Skin-to-Skin Cesarean Delivery
Article first published online: 11 JUN 2013
© 2013 AWHONN, the Association of Women's Health, Obstetric and Neonatal Nurses
Journal of Obstetric, Gynecologic, & Neonatal Nursing
Special Issue: 2013 Convention Proceedings
Volume 42, Issue s1, page S40, June 2013
How to Cite
Duffy, D. and Conrad, C. (2013), Skin-to-Skin Cesarean Delivery. Journal of Obstetric, Gynecologic, & Neonatal Nursing, 42: S40. doi: 10.1111/1552-6909.12107
- Issue published online: 11 JUN 2013
- Article first published online: 11 JUN 2013
- cesarean section;
- kangaroo care;
Purpose for the Program
Skin-to-skin cesarean delivery is an innovative way to facilitate the involvement of the family during a cesarean delivery. Just by changing the routine to incorporate immediate skin-to-skin contact there is a potential enhancement of the bonding process for the family and the facilitation of breastfeeding.

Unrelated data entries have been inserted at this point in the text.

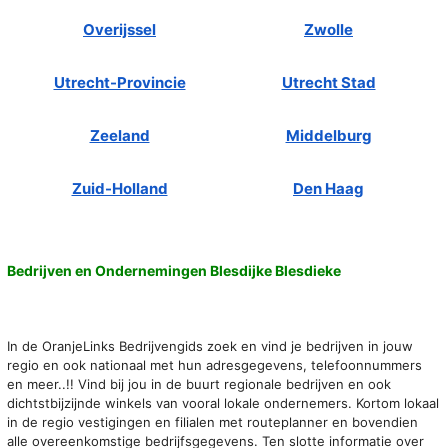
Overijssel
Zwolle
Utrecht-Provincie
Utrecht Stad
Zeeland
Middelburg
Zuid-Holland
Den Haag
Bedrijven en Ondernemingen Blesdijke Blesdieke
In de OranjeLinks Bedrijvengids zoek en vind je bedrijven in jouw
regio en ook nationaal met hun adresgegevens, telefoonnummers
en meer..!! Vind bij jou in de buurt regionale bedrijven en ook
dichtstbijzijnde winkels van vooral lokale ondernemers. Kortom lokaal
in de regio vestigingen en filialen met routeplanner en bovendien
alle overeenkomstige bedrijfsgegevens. Ten slotte informatie over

To establish a team involved in care during cesarean deliveries for the purpose of the development of a protocol, which includes family input, to institute skin-to-skin care immediately after cesarean deliveries.
Implementation, Outcomes, and Evaluation
The inclusion criteria for skin-to-skin contact candidates were foundational to the protocol development. The families included experienced nonemergent, elective, repeat cesarean deliveries, or cesarean deliveries performed because of a failure to progress/dilate or breech presentation. The infants were greater than 38 weeks of gestation and in no acute distress. Role responsibilities were developed for the neonatal registered nurse, certified registered nurse anesthetist/anesthesiologist, circulating registered nurse, delivering physician, scrub technician, the mother, and the mother's support person. The protocol included a surgical unit that was setup to allow the mother to select music, provided the use of dim lighting, provided extra sterile plastic cord clamp on field, and positioned warmed blankets and an infant cap near the head of the mother's bed. The protocol of family education was to discuss with the mother and her support person one of the following three options: (a) observe the delivery from the moment of uterine incision up to the birth (not for breech deliveries); (b) immediate skin-to-skin contact if the infant is vigorous and stable; and (c) delayed skin-to-skin contact for infants with any situation that would lead to a delay transition. Key elements of skin-to-skin contact after cesarean delivery were open communication with the operating room team and the family throughout the procedure; placing of the infant on the mother's chest if infant is deemed stable; monitoring infant's axillary temperature every 10 minutes; and perform measurements, medications, and footprints when the mother requests them to be done.
Implications for Nursing Practice
Assuring the provision of family-centered care during a cesarean delivery that includes skin-to-skin contact may improve breastfeeding, bonding, and family satisfaction with the birth experience. Continued evaluation is ongoing on these outcome indicators.